Fig. 12.10 Ulnar styloid approach. A small incision ulnar to the 6R portal will direct the surgeon to the tip of the ulnar styloid, provided the wrist is in supination. Fractures of the base of the ulnar styloid are amenable to this limited approach. Only those that include the fovea are unstable and need to be addressed. A temporary K-wire or a bone hook is needed to keep the styloid reduced.

Fig. 12.11 This fracture of the base of the ulnar styloid that includes the fovea brings into question the stability of the DRUJ.

Fig. 12.12 After distal radius volar plating, the ulnar attachments of the TFCC were examined arthroscopically. With the arthroscope in 3–4 and the probe under the TFC, a positive hook test was demonstrated (i.e., the TFC was lifted with the probe and touched the lunate) (black arrows). The ulna was also somewhat hypermobile in radial deviation. Given that there was a large bony fragment, the patient was amenable to minimally invasive fixation of the styloid, which provides a stable reduction (see Video 12.1).

Fig. 12.13 Through a small incision, the ulnar styloid was reduced and temporarily fixed with two K-wires, one in the axis of the styloid and the other to prevent rotation of the fragment.

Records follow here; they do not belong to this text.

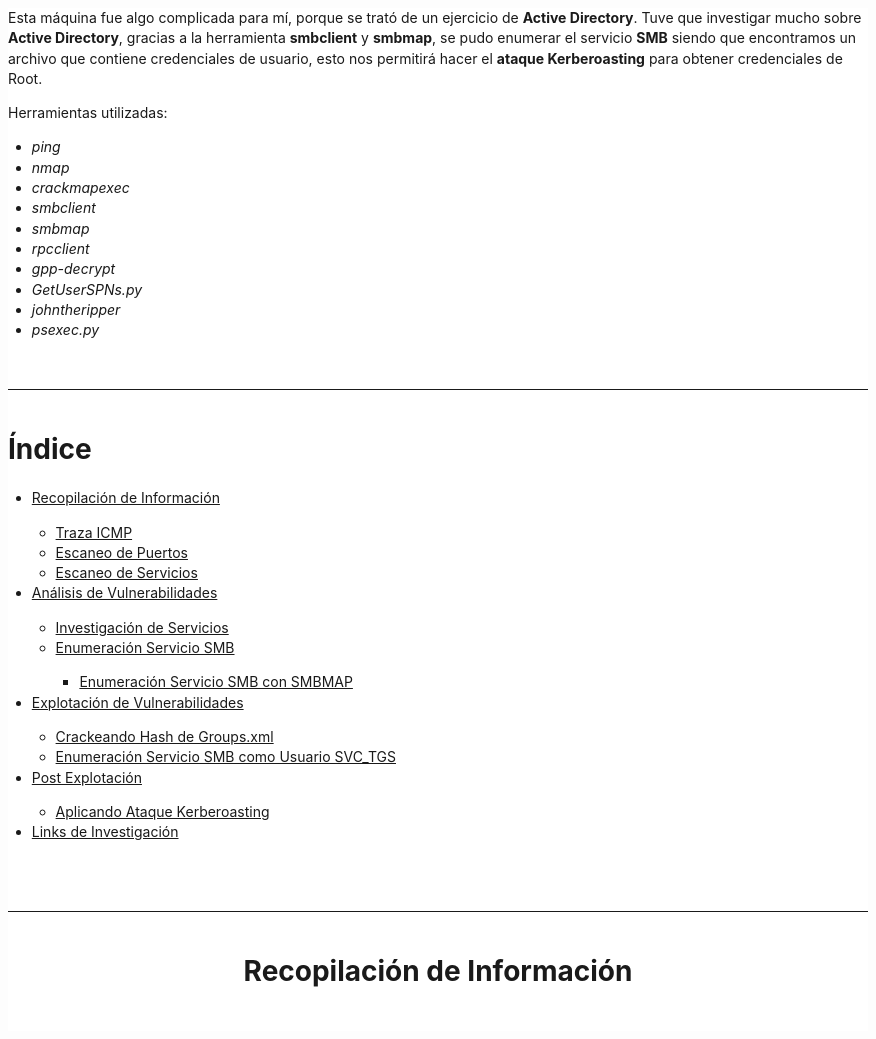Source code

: Esta máquina fue algo complicada para mí, porque se trató de un ejercicio de **Active Directory**. Tuve que investigar mucho sobre **Active Directory**, gracias a la herramienta **smbclient** y **smbmap**, se pudo enumerar el servicio **SMB** siendo que encontramos un archivo que contiene credenciales de usuario, esto nos permitirá hacer el **ataque Kerberoasting** para obtener credenciales de Root.

Herramientas utilizadas:
* *ping*
* *nmap*
* *crackmapexec*
* *smbclient*
* *smbmap*
* *rpcclient*
* *gpp-decrypt*
* *GetUserSPNs.py*
* *johntheripper*
* *psexec.py*


<br>
<hr>
<div id="Indice">
	<h1>Índice</h1>
	<ul>
		<li><a href="#Recopilacion">Recopilación de Información</a></li>
			<ul>
				<li><a href="#Ping">Traza ICMP</a></li>
				<li><a href="#Puertos">Escaneo de Puertos</a></li>
				<li><a href="#Servicios">Escaneo de Servicios</a></li>
			</ul>
		<li><a href="#Analisis">Análisis de Vulnerabilidades</a></li>
			<ul>
				<li><a href="#Investigacion">Investigación de Servicios</a></li>
				<li><a href="#SMB">Enumeración Servicio SMB</a></li>
				<ul>
					<li><a href="#SMB2">Enumeración Servicio SMB con SMBMAP</a></li>
				</ul>
			</ul>
		<li><a href="#Explotacion">Explotación de Vulnerabilidades</a></li>
			<ul>
				<li><a href="#Hash">Crackeando Hash de Groups.xml</a></li>
				<li><a href="#SMB3">Enumeración Servicio SMB como Usuario SVC_TGS</a></li>
			</ul>
		<li><a href="#Post">Post Explotación</a></li>
			<ul>
				<li><a href="#Ataque">Aplicando Ataque Kerberoasting</a></li>
			</ul>
		<li><a href="#Links">Links de Investigación</a></li>
	</ul>
</div>


<br>
<br>
<hr>
<div style="position: relative;">
	<h1 id="Recopilacion" style="text-align:center;">Recopilación de Información</h1>
</div>
<br>
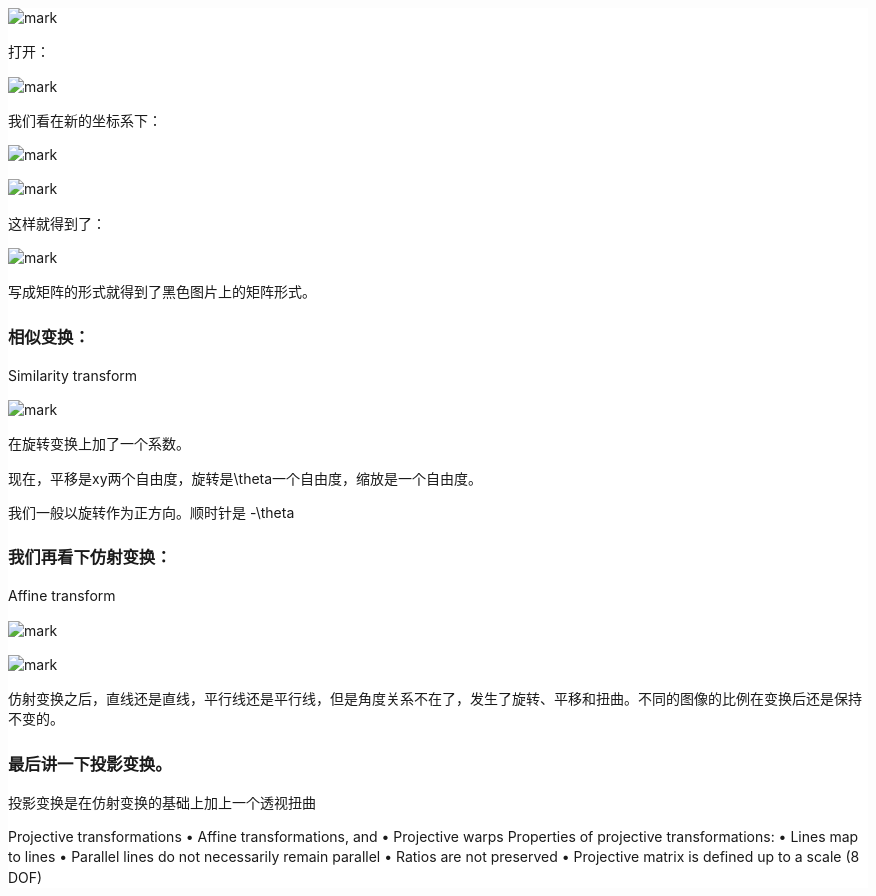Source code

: ![mark](http://images.iterate.site/blog/image/180811/1FFcefk3ce.png?imageslim)

打开：

![mark](http://images.iterate.site/blog/image/180811/2FKCHDLbmC.png?imageslim)

我们看在新的坐标系下：

![mark](http://images.iterate.site/blog/image/180811/m98mh43Bmb.png?imageslim)

![mark](http://images.iterate.site/blog/image/180811/ag9k0igfag.png?imageslim)

这样就得到了：

![mark](http://images.iterate.site/blog/image/180811/ca1cmbk3Cm.png?imageslim)

写成矩阵的形式就得到了黑色图片上的矩阵形式。

### 相似变换：

Similarity transform


![mark](http://images.iterate.site/blog/image/180811/cfFEmHEjEJ.png?imageslim)

在旋转变换上加了一个系数。

现在，平移是xy两个自由度，旋转是\theta一个自由度，缩放是一个自由度。

我们一般以旋转作为正方向。顺时针是 -\theta

### 我们再看下仿射变换：

Affine transform

![mark](http://images.iterate.site/blog/image/180811/hh6e33fm86.png?imageslim)

![mark](http://images.iterate.site/blog/image/180811/JGe71Gej6a.png?imageslim)

仿射变换之后，直线还是直线，平行线还是平行线，但是角度关系不在了，发生了旋转、平移和扭曲。不同的图像的比例在变换后还是保持不变的。


### 最后讲一下投影变换。

投影变换是在仿射变换的基础上加上一个透视扭曲


Projective transformations
• Affine transformations, and
• Projective warps
Properties of projective transformations:
• Lines map to lines
• Parallel lines do not necessarily remain parallel
• Ratios are not preserved
• Projective matrix is defined up to a scale (8 DOF)
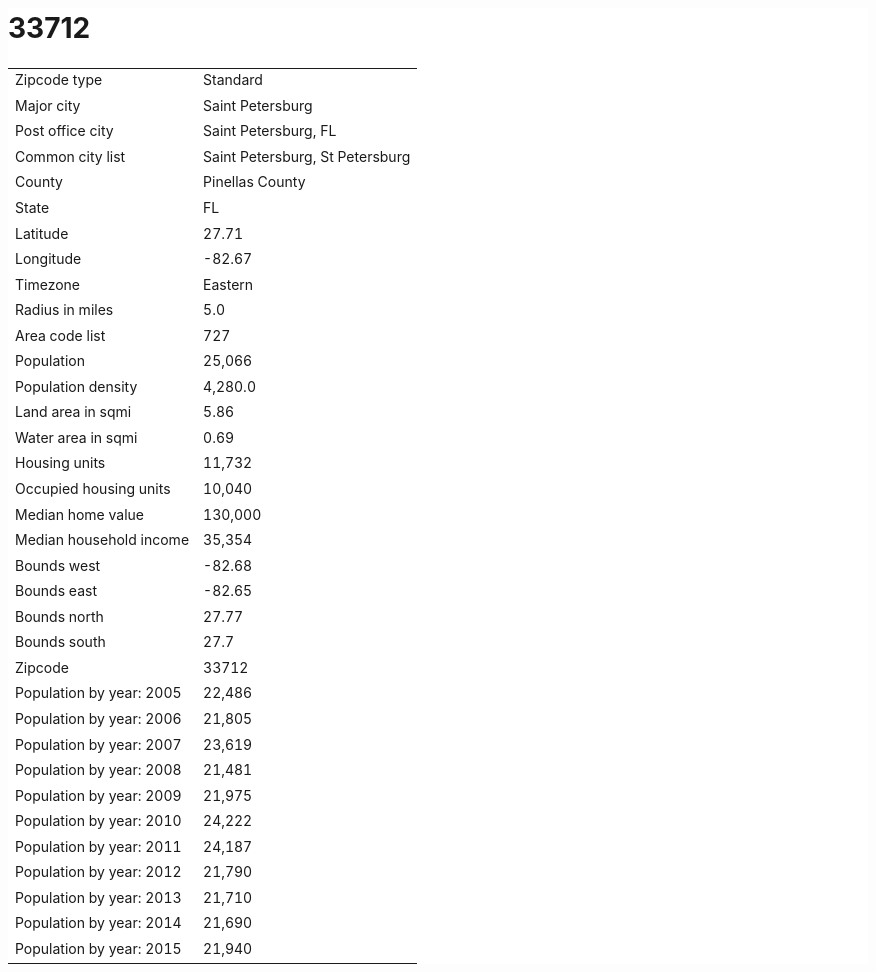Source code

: 33712
=====
|||
|--|--|
|Zipcode type|Standard|
|Major city|Saint Petersburg|
|Post office city|Saint Petersburg, FL|
|Common city list|Saint Petersburg, St Petersburg|
|County|Pinellas County|
|State|FL|
|Latitude|27.71|
|Longitude|-82.67|
|Timezone|Eastern|
|Radius in miles|5.0|
|Area code list|727|
|Population|25,066|
|Population density|4,280.0|
|Land area in sqmi|5.86|
|Water area in sqmi|0.69|
|Housing units|11,732|
|Occupied housing units|10,040|
|Median home value|130,000|
|Median household income|35,354|
|Bounds west|-82.68|
|Bounds east|-82.65|
|Bounds north|27.77|
|Bounds south|27.7|
|Zipcode|33712|
|Population by year: 2005|22,486|
|Population by year: 2006|21,805|
|Population by year: 2007|23,619|
|Population by year: 2008|21,481|
|Population by year: 2009|21,975|
|Population by year: 2010|24,222|
|Population by year: 2011|24,187|
|Population by year: 2012|21,790|
|Population by year: 2013|21,710|
|Population by year: 2014|21,690|
|Population by year: 2015|21,940|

Fig. 12.14 For this indication I use self-tapping and self-drilling headless screws, usually 2.0 mm in diameter. Specifically, I am familiar with the Autofix™ brand distributed by Stryker (I underline that I have nothing to disclose). I find continuously threaded screws dangerous in this scenario. US, ulnar styloid.

Fig. 12.15 After fixation of the styloid the joint was again explored. This time the TFC was stable and the hook test was negative (see Video 12.1).